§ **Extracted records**
[Start of Attachment]
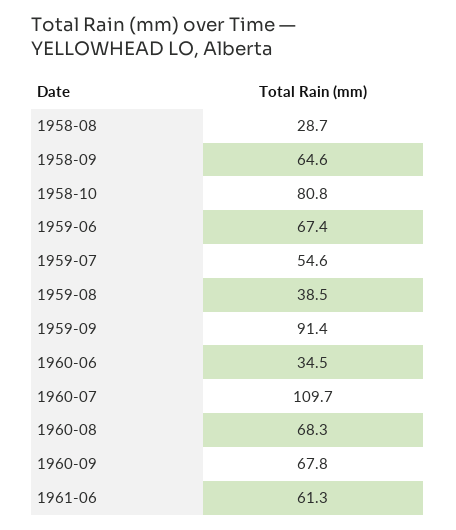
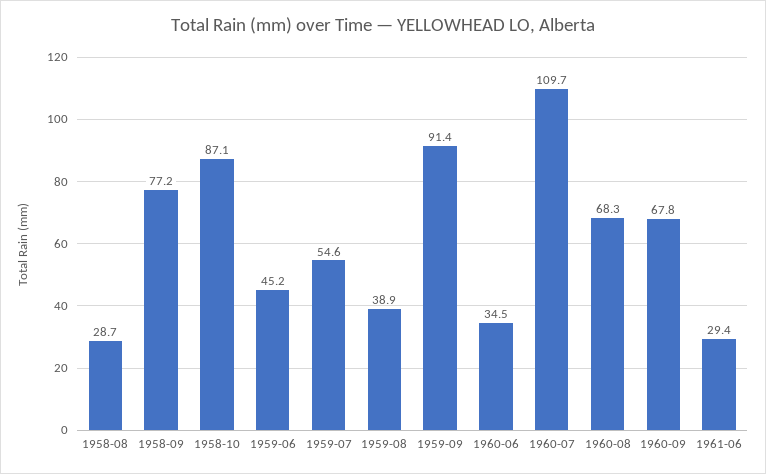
  {
    "1958-08": 28.7,
-   "1958-09": 64.6,
+   "1958-09": 77.2,
-   "1958-10": 80.8,
+   "1958-10": 87.1,
-   "1959-06": 67.4,
+   "1959-06": 45.2,
    "1959-07": 54.6,
-   "1959-08": 38.5,
+   "1959-08": 38.9,
    "1959-09": 91.4,
    "1960-06": 34.5,
    "1960-07": 109.7,
    "1960-08": 68.3,
    "1960-09": 67.8,
-   "1961-06": 61.3
+   "1961-06": 29.4
  }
[End of Attachment]
§ **Activity**
Where a record holds a picture, leave the picture out and restate the rest word for word.

§ **Response below**
  {
    "1958-08": 28.7,
-   "1958-09": 64.6,
+   "1958-09": 77.2,
-   "1958-10": 80.8,
+   "1958-10": 87.1,
-   "1959-06": 67.4,
+   "1959-06": 45.2,
    "1959-07": 54.6,
-   "1959-08": 38.5,
+   "1959-08": 38.9,
    "1959-09": 91.4,
    "1960-06": 34.5,
    "1960-07": 109.7,
    "1960-08": 68.3,
    "1960-09": 67.8,
-   "1961-06": 61.3
+   "1961-06": 29.4
  }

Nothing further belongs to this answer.